# INSTRUCTION
Output exactly the line containing "Ortézy a bandáže zápěstí MEDI" and each line after it through the last line of the records, and nothing else.

Saved data entries:

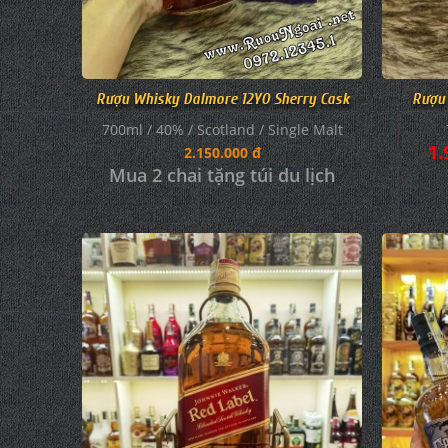
Rượu Whisky Dalmore 12YO Sherry Cask
Rượu 
700ml / 40% / Scotland / Single Malt
1.
2.150.000 đ
Mua 2 chai tặng túi du lịch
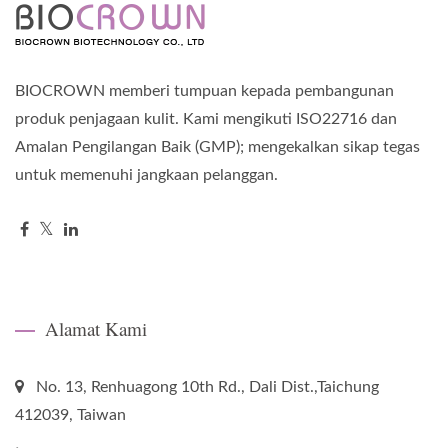
BIOCROWN memberi tumpuan kepada pembangunan
produk penjagaan kulit. Kami mengikuti ISO22716 dan
Amalan Pengilangan Baik (GMP); mengekalkan sikap tegas
untuk memenuhi jangkaan pelanggan.
Alamat Kami
No. 13, Renhuagong 10th Rd., Dali Dist.,Taichung
412039, Taiwan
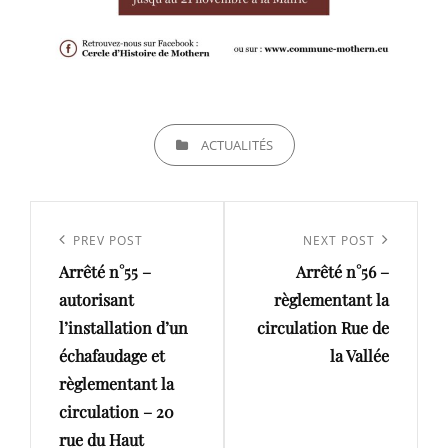
CATEGORIES
ACTUALITÉS
Navigation
de
Previous
PREV POST
Next
NEXT POST
l’article
Arrêté n°55 –
Arrêté n°56 –
Post
Post
autorisant
règlementant la
l’installation d’un
circulation Rue de
échafaudage et
la Vallée
règlementant la
circulation – 20
rue du Haut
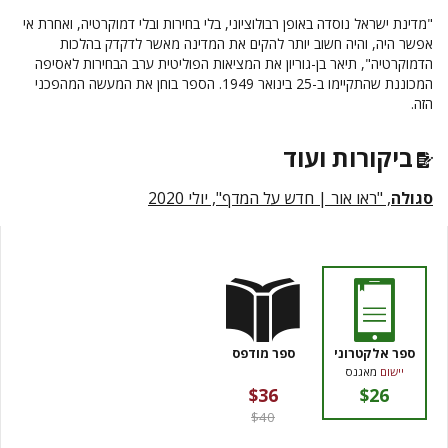
"מדינת ישראל נוסדה באופן רבולוציוני, בלי בחירות ובלי דמוקרטיה, ואחרת אי
אפשר היה, והיה חשוב יותר להקים את המדינה מאשר לדקדק בהלכות
הדמוקרטיה", תיאר בן-גוריון את המציאות הפוליטית ערב הבחירות לאסיפה
המכוננת שהתקיימו ב-25 בינואר 1949. הספר בוחן את המעשה המהפכני
הזה.
ביקורות ועוד
סגולה
, "ראו אור | חדש על המדף", יולי 2020
ספר אלקטרוני
ספר מודפס
יישום
מאגנס
$36
$26
$40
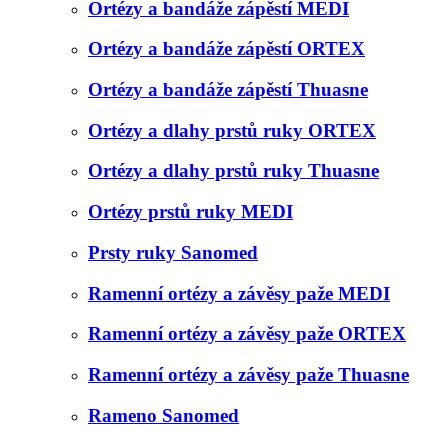
Ortézy a bandáže zápěstí MEDI
Ortézy a bandáže zápěstí ORTEX
Ortézy a bandáže zápěstí Thuasne
Ortézy a dlahy prstů ruky ORTEX
Ortézy a dlahy prstů ruky Thuasne
Ortézy prstů ruky MEDI
Prsty ruky Sanomed
Ramenní ortézy a závěsy paže MEDI
Ramenní ortézy a závěsy paže ORTEX
Ramenní ortézy a závěsy paže Thuasne
Rameno Sanomed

# OUTPUT OF THE TASK
Ortézy a bandáže zápěstí MEDI
Ortézy a bandáže zápěstí ORTEX
Ortézy a bandáže zápěstí Thuasne
Ortézy a dlahy prstů ruky ORTEX
Ortézy a dlahy prstů ruky Thuasne
Ortézy prstů ruky MEDI
Prsty ruky Sanomed
Ramenní ortézy a závěsy paže MEDI
Ramenní ortézy a závěsy paže ORTEX
Ramenní ortézy a závěsy paže Thuasne
Rameno Sanomed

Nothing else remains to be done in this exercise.